== What you have to do ==
Which lines of the material contain the word "left"? Show each one.

═════ Dataset records ═════

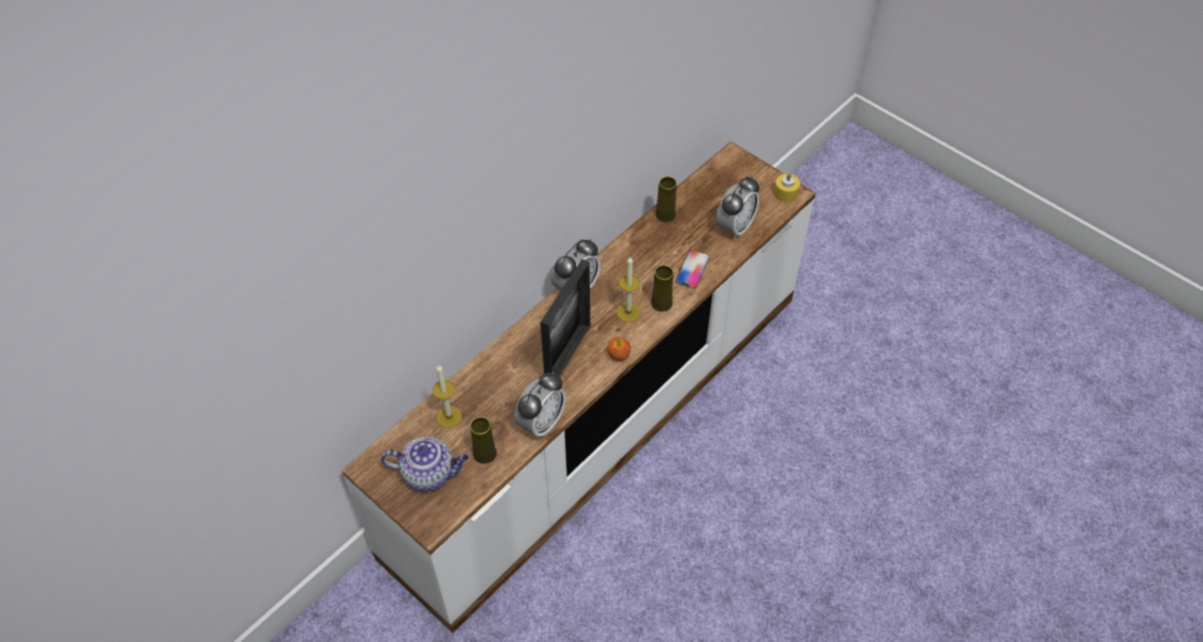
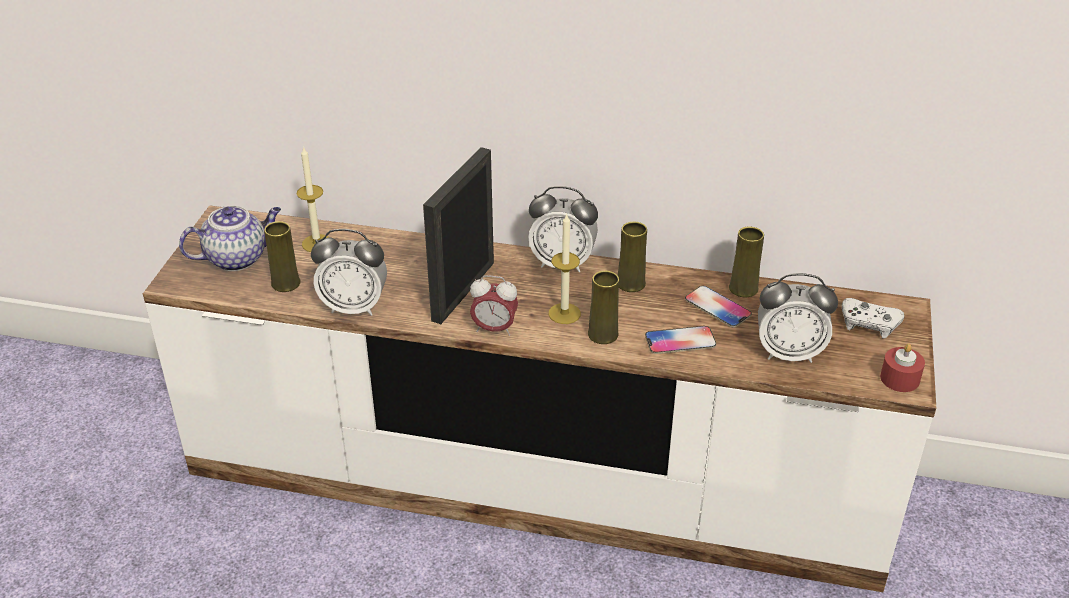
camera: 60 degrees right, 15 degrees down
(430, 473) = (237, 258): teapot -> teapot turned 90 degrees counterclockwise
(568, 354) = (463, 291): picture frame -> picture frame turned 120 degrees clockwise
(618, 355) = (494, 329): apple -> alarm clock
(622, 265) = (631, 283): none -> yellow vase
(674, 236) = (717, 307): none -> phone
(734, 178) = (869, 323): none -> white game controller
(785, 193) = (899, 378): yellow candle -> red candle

═════
═════ Dataset records ═════

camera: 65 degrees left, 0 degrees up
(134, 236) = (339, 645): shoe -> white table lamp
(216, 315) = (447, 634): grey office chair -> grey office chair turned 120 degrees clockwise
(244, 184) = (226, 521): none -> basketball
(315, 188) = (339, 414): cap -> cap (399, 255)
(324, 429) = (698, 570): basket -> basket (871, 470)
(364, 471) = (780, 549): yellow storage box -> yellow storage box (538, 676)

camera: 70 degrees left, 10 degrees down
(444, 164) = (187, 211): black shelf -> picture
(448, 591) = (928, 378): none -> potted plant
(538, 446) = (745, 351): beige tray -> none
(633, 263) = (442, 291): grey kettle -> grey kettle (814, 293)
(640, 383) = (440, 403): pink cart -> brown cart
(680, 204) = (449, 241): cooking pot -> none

═════

== Task answer ==
camera: 65 degrees left, 0 degrees up
camera: 70 degrees left, 10 degrees down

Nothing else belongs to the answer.